Up until the age of 30, there was only one way I would even consider eating my eggs....scrambled. Boring, right? What can I say? I am a creature of habit. Or as some would say Type A. Whatever.

So imagine my surprise when after being inspired by Food Network segments and my new Executive Director, Ken, I decided to try a fried egg on a burger. When I told AJ I wanted to do this, he told me I had read his mind. This is why we are so good for each other -- always thinking about food!

Lately we have been using ground turkey for our burger meat, but this new adventure definitely called for ground chuck roast meat. Again, being a former butcher's daughter, I was taught from an early age to avoid pre-packaged burger meat. Unless, you are serving a small army, then you cannot go wrong with Costco's ground beef.  In this case, it was only the best for Mr. and Mrs. Blusiewicz on this Friday night.

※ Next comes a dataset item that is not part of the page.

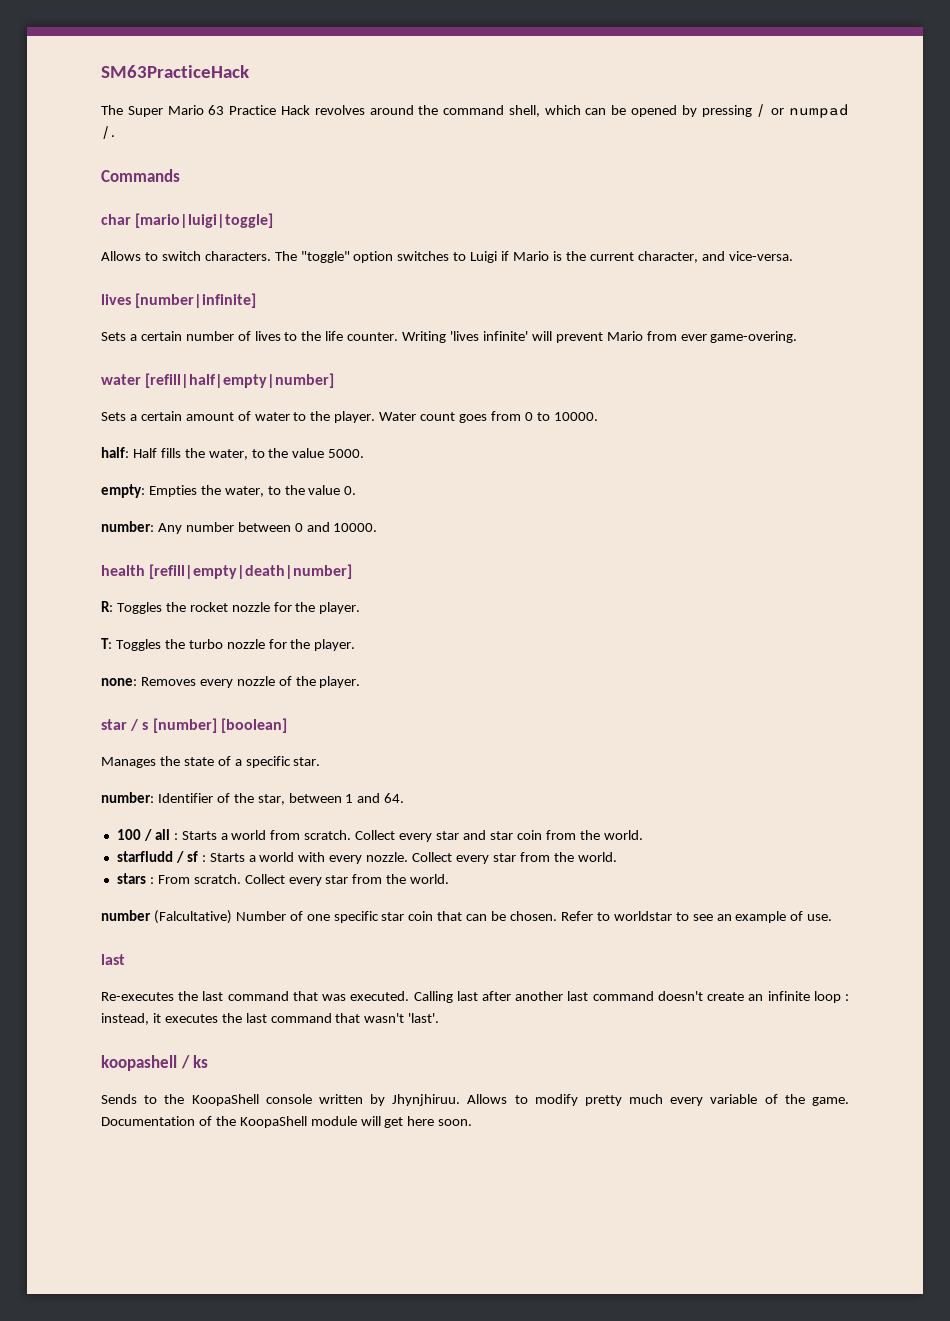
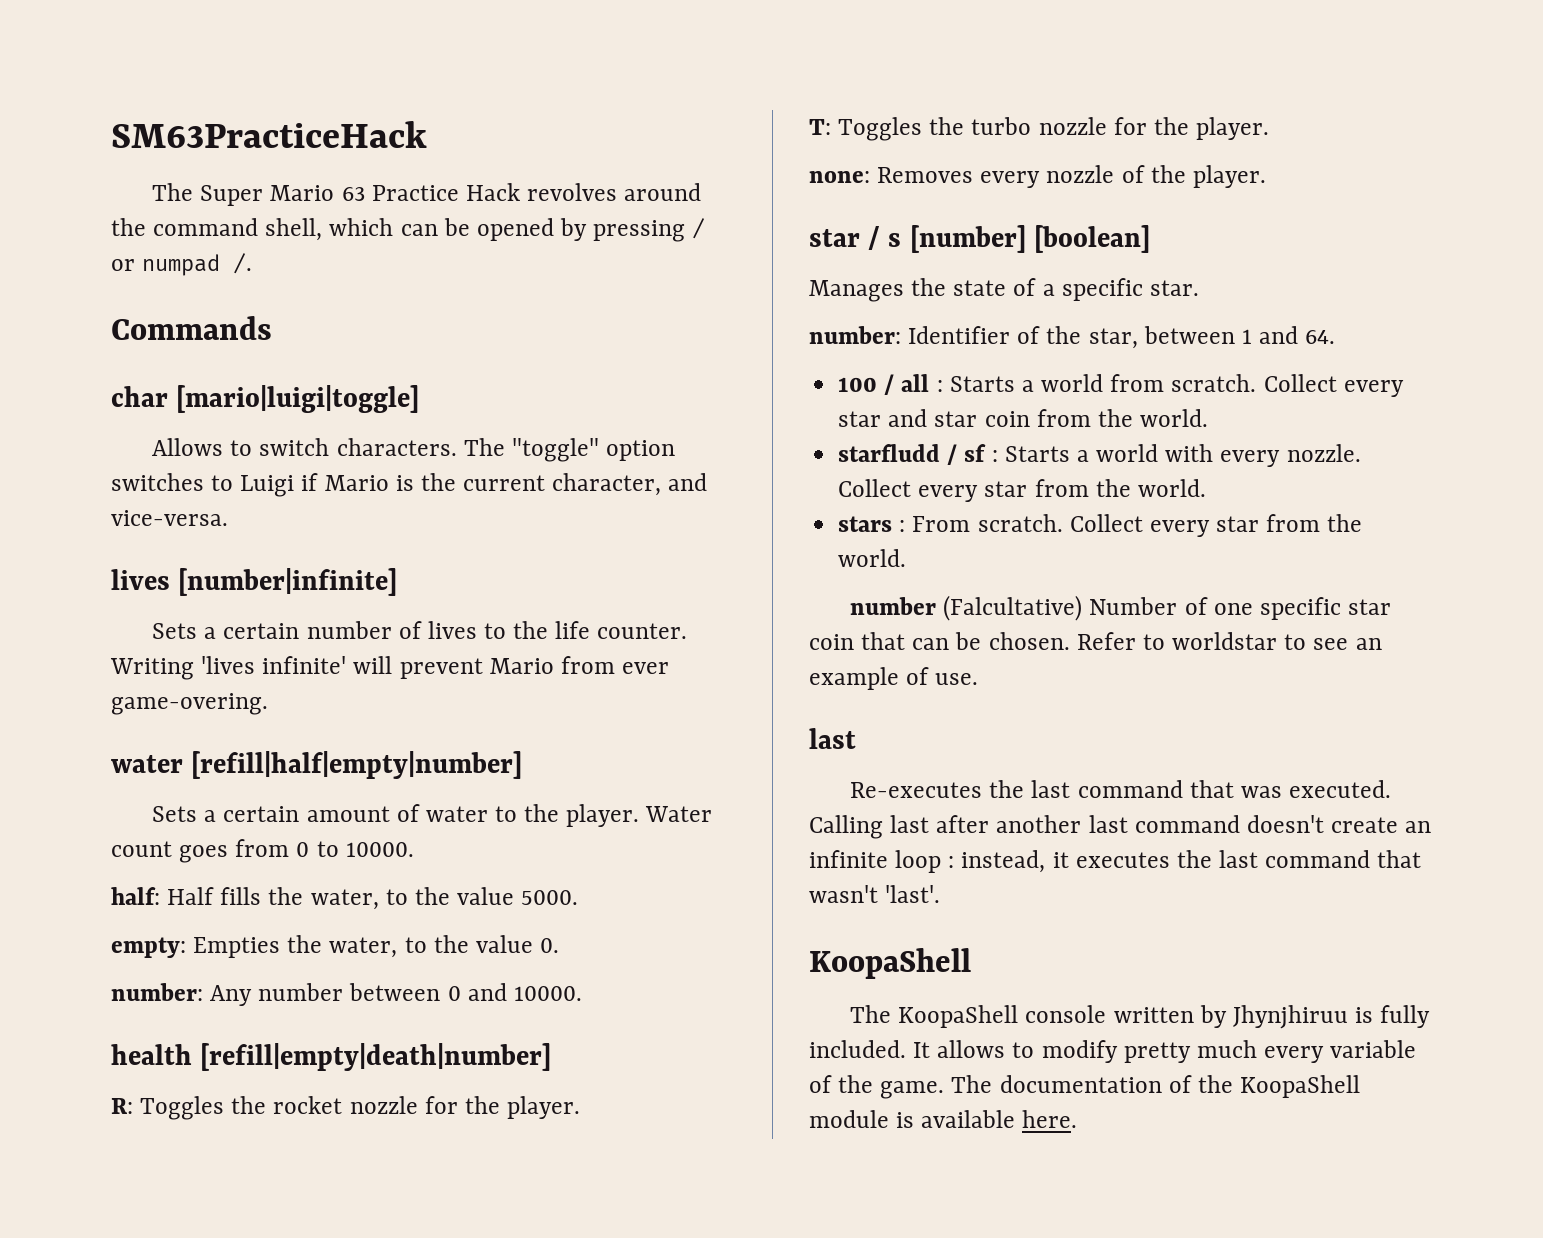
[101,1055,209,1071] [101,1094,508,1106] koopashell / ks // Sends to the KoopaShell console written by Jhynjhiruu. Allows -> [809,948,971,979] [850,1005,1431,1029] [809,1040,1006,1058] KoopaShell // The KoopaShell console written by Jhynjhiruu is fully included. It allows
[101,1116,195,1126] Documentation -> [951,1075,1162,1093] The documentation
[360,1116,473,1128] will get here soon. -> [896,1110,1078,1128] is available here.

I have only attempted cooking a fried egg twice for AJ, but I decided I wanted to be in charge of this part so I sent AJ out to the grill. One of the eggs turned out perfectly and the other one suffered a slightly damaged egg yolk. It still held up well during the cooking process, but did not quite have that perfect ooze affect when you cut into the burger that I hoped for. AJ, being the wonderful husband he is, took the less than perfect fried egg and topped the burger off with some sauteed mushrooms.

     


I decided to not top my burger with the mushrooms because I really wanted to have the full fried egg experience. When I sliced through the middle of the burger, the egg drizzled down just enough to coat the burger meat, but not enough to soak the toasted bun. This made me very happy. There is nothing I hate more than soggy buns!

It was a simple meal, but people are right...a fried egg on a burger is awesome. We tried it the other night on a turkey burger, as well, and still yummy! I think this dish may quickly become our Friday night meal of choice. A fried egg burger with a beer is the best way to end a long week of work! EGGLICIOUS!